When I moved to Reno and became a RN&R reader, I was somewhat surprised that such a prominent place in the paper is given to just such a seething, bitter conservative. I see the value in it now: It exposes the rest of us to just what a force of nature they are.

Hopefully, we are compelled to band together and protect ourselves as we would from any other destructive force of nature.

Shouldn’t we have an opposing voice? A “Coombs” to Barrette’s “Hannity”? Scratch that. Not a wimpy “Coombs.” An “Al Franken” with teeth. Where do I apply?

John Bianchi
via email

Jobs before health care

Where are the jobs? Health care is not an entitlement. One has to wonder if the jobs creation measures were put on hold to gain support for socialized health care so those folks out of work who have lost their coverage will support the liberal legislation. I submit that we do not rush through a bill that will lead us to Armageddon, but put people back to work so they can afford insurance. Forcing core Americans away from hard work ethics and into a lifestyle of Californication is sure to lead to civil unrest.

Mike Arp
Reno

American first

Re “GOP candidates: Bring waste to Nevada” (News, March 11):

Mine is an unpopular position, but please hear me out. We are all simultaneously citizens of various political entities: city, county, state and nation. We are surrounded by fellow citizens at each level with whom we have common interests. All are our brothers and sisters and our loyalty to political entities is really—or should be—loyalty to those who these organizations are supposed to represent. We are all citizens or residents of the United States of America, and few among us do not value our citizenship or the privilege of living here. When the common interest of the whole conflicts with the interest of a smaller part, which should prevail? I ask this because across America in locations mostly close to rivers and lakes huge amounts of toxic nuclear waste are currently housed in appallingly dangerous facilities. Our fellow citizens in other parts of this country are at great risk.

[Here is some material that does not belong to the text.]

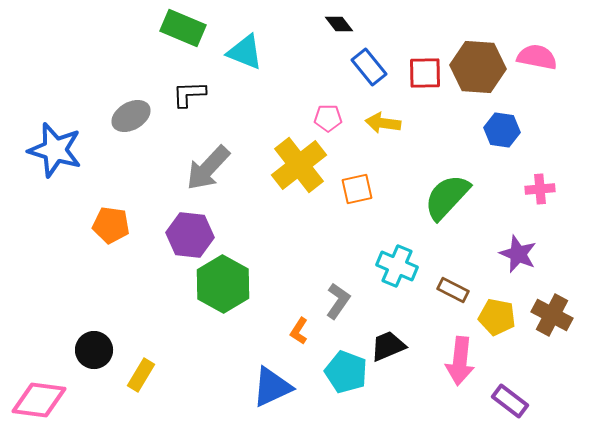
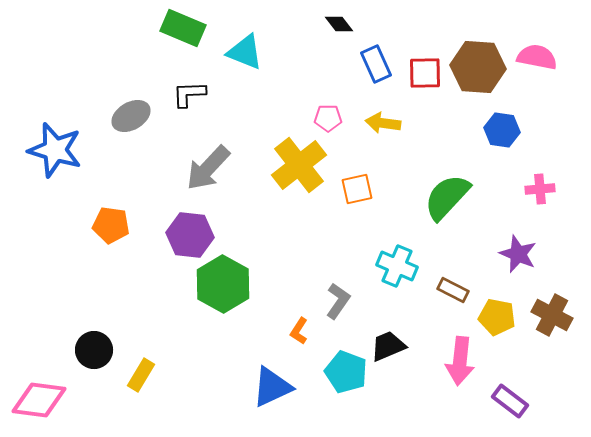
blue rectangle: moved 7 px right, 3 px up; rotated 15 degrees clockwise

This is a national problem, and we are citizens of our nation. We need to look beyond our own narrow fears and interests. Instead, it seems those who would use fear to alarm the public and advance their careers and agendas have held sway in this debate. These tactics have been with mankind since the dawn of time and have seldom, if ever, benefited the populace.

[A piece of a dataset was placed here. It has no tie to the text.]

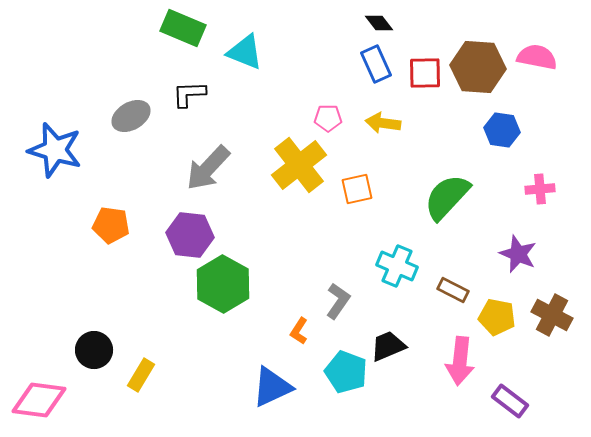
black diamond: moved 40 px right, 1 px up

While entombing the waste in a salt dome that has been geologically stable for 100 million years would probably be better, time is running out. The likelihood of a terrible accident at one of the many “temporary” storage facilities across America grows daily. This must be prevented!

Yucca Mountain, while not the best alternative that could have been chosen is the best alternative to hopefully prevent the disaster that will affect our fellow Americans in other parts of our great country.

I ask, is being a Nevadan more important than being an American?